Instruction >> Transcribe the text lines of every item below verbatim, and omit the pictures from your answer.

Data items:
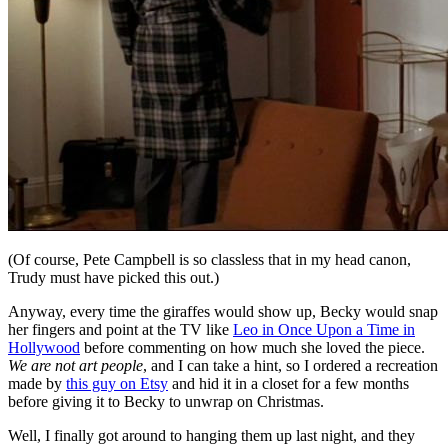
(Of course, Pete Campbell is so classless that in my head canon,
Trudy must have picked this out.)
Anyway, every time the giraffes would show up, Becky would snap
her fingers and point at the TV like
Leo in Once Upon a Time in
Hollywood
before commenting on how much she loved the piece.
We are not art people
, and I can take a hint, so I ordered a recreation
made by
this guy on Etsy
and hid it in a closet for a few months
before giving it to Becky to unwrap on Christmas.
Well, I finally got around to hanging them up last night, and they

Response to the exercise >>
(Of course, Pete Campbell is so classless that in my head canon,
Trudy must have picked this out.)
Anyway, every time the giraffes would show up, Becky would snap
her fingers and point at the TV like
Leo in Once Upon a Time in
Hollywood
before commenting on how much she loved the piece.
We are not art people
, and I can take a hint, so I ordered a recreation
made by
this guy on Etsy
and hid it in a closet for a few months
before giving it to Becky to unwrap on Christmas.
Well, I finally got around to hanging them up last night, and they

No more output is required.